[systemd-devel] Looking for known memory leaks ... [ISOLATED?]

Robert P. J. Day rpjday at crashcourse.ca
Thu Feb 25 17:02:11 UTC 2021


On Thu, 18 Feb 2021, Lennart Poettering wrote:

> On Do, 18.02.21 11:48, Robert P. J. Day (rpjday at crashcourse.ca) wrote:
>
> >   A colleague has reported the following apparent issue in a fairly
> > old (v230) version of systemd -- this is in a Yocto Project Wind River
> > Linux 9 build, hence the age of the package.
> >
> >   As reported to me (and I'm gathering more info), the system was
> > being put through some "longevity testing" by repeatedly adding,
> > removing, activating and de-activating network interfaces. According
> > to the report, the result was heap space slowly but inexorably being
> > consumed.
> >
> >   While waiting for more info, I'm going to examine the commit log for
> > systemd from v230 moving forward to collect any commits that address
> > memory leaks, then peruse them more carefully to see if they might
> > resolve the problem.
> >
> >   I realize it's asking a bit for folks here to remember that far
> > back, but does this issue sound at all familiar? Any pointers that
> > might save me some time? Thanks.
>
> Note that our hash tables operate with an allocation cache: when
> adding entries to them and then removing them again the memory
> required for that is not returned to the OS but added to a local
> cache. When the next entry is then added again, we recycle the
> cached entry instead of asking for new memory again. This allocation
> cache is a bit quicker then going to malloc() all the time, but
> means if you just watch the heap you'll assume there's a leak even
> though there isn't really, the memory is not lost after all, and
> will be reused eventually if we need it.
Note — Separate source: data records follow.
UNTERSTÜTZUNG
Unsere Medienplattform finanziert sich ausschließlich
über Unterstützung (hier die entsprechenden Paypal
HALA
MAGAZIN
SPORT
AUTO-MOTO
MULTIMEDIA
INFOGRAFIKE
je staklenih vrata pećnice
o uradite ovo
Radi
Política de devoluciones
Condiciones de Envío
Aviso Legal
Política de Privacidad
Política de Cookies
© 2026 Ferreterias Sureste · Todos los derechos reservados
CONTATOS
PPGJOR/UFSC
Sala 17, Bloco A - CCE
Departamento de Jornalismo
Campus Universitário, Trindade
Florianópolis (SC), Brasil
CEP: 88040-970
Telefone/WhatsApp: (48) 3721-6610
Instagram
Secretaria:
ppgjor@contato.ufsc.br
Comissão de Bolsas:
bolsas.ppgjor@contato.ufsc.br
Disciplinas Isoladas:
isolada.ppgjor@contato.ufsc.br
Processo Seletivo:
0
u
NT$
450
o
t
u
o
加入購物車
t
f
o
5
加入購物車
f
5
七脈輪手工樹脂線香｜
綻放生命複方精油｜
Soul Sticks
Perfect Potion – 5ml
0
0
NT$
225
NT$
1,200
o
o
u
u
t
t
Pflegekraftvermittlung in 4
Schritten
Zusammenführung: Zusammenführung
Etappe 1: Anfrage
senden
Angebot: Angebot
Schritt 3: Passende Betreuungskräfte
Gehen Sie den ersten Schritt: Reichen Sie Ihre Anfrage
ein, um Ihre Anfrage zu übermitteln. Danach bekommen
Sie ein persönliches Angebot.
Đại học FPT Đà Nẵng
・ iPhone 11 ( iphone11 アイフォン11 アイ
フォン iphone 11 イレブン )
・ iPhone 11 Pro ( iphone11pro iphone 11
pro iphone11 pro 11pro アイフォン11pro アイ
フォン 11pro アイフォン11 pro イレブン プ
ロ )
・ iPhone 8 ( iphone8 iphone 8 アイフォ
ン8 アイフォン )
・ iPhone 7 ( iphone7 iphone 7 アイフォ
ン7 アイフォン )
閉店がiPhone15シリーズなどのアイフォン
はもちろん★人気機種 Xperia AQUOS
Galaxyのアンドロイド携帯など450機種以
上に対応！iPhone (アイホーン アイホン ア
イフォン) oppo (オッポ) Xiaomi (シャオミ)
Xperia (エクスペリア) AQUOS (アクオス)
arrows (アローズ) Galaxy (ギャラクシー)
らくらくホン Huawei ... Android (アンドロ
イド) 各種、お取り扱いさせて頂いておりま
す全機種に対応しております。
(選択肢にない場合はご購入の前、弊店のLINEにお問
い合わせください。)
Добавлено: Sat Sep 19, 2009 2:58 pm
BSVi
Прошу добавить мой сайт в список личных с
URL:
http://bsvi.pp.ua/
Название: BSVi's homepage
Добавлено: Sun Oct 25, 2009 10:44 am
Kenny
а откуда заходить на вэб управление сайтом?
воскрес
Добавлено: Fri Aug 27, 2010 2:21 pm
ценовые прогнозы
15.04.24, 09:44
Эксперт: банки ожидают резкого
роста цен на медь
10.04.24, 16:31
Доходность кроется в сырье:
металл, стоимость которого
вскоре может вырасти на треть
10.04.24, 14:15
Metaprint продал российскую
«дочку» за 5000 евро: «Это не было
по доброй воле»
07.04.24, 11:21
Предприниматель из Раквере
  For what it's worth, I thought people might like to know what
appears to be the problem. A couple colleagues isolated it to repeated
invocations of the command:

  $ systemctl status $$

  They wrote a tight loop that just kept calling that command, and
checking memory usage, and it kept going up. Wind River confirms they
see the same behaviour. I figured that since I had asked for
assistance, people might want to know where the eventual problem seems
to lie, even if it's for a really ancient version of systemd.